EXCERPT TO READ:

+++

Honestly, I want to say that I do. But I’m also somewhat of a more timid personality when it involves external players. I often ask for confidence and boldness from God, and are at complete odds when I end up losing the battle. But I see each encounter as a learning experience of a sort.

JF guides us towards Romans 7:21-25:

So I find this law at work: Although I want to do good, evil is right there with me. For in my inner being I delight in God’s law;  but I see another law at work in me, waging war against the law of my mind and making me a prisoner of the law of sin at work within me. What a wretched man I am! Who will rescue me from this body that is subject to death? Thanks be to God, who delivers me through Jesus Christ our Lord! So then, I myself in my mind am a slave to God’s law, but in my sinful nature, a slave to the law of sin.

Although the body is often subject to sin, we can delight in the abundant mercy and freedom He has given us, through the grace giving through the atoning sacrifice of Jesus Christ. The struggle between the law of sin, the law of the mind, and God’s law will always exist. It is essential that one continually prays for provisions in persevering and building up one’s character as the war wages on.

  • How would one define good or bad? How is your morality defined?

Now, now: I saw this question as a tricky sort of a conundrum. I do not see morality as being a factor of what defines a Christian and a non-Christian. For I used to believe mortality could be a stepping stone to becoming a “Christian”. But what I realized is that as James wrote, though faith by itself, if it is not accompanied by action is dead (2:17), the body without the spirit is dead (v26). It is the implication of knowing God personally, that faith manifests itself in deeds that glorify God. But moral deeds, without faith or the Spirit stirring within one as a daughter or son of God, does not encapsulate the intentionality and cause of why one, works for the will and goodness by God.

JF points towards Psalm 119:105: 

Your word is a lamp for my feet, a light on my path.

For it is only if our paths are set straight and fed by the Word, can we know what is deemed “right” or “wrong”. For God’s laws were put in place for a reasoning, incomprehensible to those whom do not acknowledge His importance.

+++

TASKS TO CARRY OUT:
a – Translate this sentence from the reflection on faith and morality into Spanish: "Your word is a lamp for my feet, a light on my path."
b – In the reflection on faith and morality, repeat the passage that begins at "Although the body" and stops after "war wages on.".
c – According to the reflection on faith and morality, which verse does JF point to in connection with how good and bad are defined?

[Saved data entries]
+++

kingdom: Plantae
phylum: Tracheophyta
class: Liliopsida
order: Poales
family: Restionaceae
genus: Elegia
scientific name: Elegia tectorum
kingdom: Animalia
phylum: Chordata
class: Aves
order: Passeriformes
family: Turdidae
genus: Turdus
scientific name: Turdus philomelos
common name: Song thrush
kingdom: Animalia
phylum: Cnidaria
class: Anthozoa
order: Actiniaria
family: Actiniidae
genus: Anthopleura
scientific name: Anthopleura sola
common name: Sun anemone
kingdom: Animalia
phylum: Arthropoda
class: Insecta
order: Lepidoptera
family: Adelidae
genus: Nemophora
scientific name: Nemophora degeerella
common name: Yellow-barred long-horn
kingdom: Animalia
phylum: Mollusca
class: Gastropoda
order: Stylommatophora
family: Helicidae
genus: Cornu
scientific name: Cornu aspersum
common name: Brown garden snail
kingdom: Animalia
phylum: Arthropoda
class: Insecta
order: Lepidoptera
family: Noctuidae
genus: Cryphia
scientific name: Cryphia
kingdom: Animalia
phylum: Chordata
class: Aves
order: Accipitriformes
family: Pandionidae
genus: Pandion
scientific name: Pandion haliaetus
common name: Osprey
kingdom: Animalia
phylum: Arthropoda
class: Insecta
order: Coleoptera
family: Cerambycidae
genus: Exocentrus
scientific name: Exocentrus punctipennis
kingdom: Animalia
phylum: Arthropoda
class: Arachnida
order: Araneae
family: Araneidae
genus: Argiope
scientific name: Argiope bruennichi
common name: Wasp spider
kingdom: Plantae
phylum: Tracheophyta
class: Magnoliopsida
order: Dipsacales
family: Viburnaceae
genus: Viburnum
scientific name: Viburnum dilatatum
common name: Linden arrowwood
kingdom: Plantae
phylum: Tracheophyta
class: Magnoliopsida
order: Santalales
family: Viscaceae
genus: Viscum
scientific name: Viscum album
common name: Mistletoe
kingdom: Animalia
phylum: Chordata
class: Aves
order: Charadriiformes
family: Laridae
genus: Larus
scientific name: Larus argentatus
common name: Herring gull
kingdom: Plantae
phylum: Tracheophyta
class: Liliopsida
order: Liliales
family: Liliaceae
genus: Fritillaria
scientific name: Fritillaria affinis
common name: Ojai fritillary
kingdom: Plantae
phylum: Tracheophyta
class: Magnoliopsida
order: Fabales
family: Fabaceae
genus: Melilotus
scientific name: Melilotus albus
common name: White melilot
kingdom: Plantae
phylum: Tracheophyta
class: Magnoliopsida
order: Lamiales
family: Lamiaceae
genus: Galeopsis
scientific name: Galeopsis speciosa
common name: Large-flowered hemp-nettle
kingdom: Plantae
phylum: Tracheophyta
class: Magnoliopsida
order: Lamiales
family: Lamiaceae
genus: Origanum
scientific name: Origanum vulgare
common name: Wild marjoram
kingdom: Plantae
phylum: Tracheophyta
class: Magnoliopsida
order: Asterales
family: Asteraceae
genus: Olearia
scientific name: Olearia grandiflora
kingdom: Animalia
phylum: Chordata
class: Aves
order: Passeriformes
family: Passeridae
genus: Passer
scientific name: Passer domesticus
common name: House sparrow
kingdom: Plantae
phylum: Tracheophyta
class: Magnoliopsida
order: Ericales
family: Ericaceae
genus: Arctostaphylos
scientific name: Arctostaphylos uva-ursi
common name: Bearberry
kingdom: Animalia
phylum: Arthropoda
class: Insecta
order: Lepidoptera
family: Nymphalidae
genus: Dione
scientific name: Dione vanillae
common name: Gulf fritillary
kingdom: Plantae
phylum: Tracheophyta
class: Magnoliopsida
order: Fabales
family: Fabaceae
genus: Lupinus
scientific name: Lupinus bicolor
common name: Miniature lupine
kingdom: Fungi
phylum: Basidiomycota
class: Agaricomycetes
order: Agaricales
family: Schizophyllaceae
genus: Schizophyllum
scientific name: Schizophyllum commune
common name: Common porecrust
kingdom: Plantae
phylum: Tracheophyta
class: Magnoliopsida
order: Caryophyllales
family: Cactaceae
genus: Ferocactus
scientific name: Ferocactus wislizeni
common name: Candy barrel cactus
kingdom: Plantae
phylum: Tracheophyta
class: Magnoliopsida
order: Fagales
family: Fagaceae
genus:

+++

ANSWERS:
a – Tu palabra es una lámpara a mis pies, una luz en mi camino.

b –
Although the body is often subject to sin, we can delight in the abundant mercy and freedom He has given us, through the grace giving through the atoning sacrifice of Jesus Christ. The struggle between the law of sin, the law of the mind, and God’s law will always exist. It is essential that one continually prays for provisions in persevering and building up one’s character as the war wages on.

c – Psalm 119:105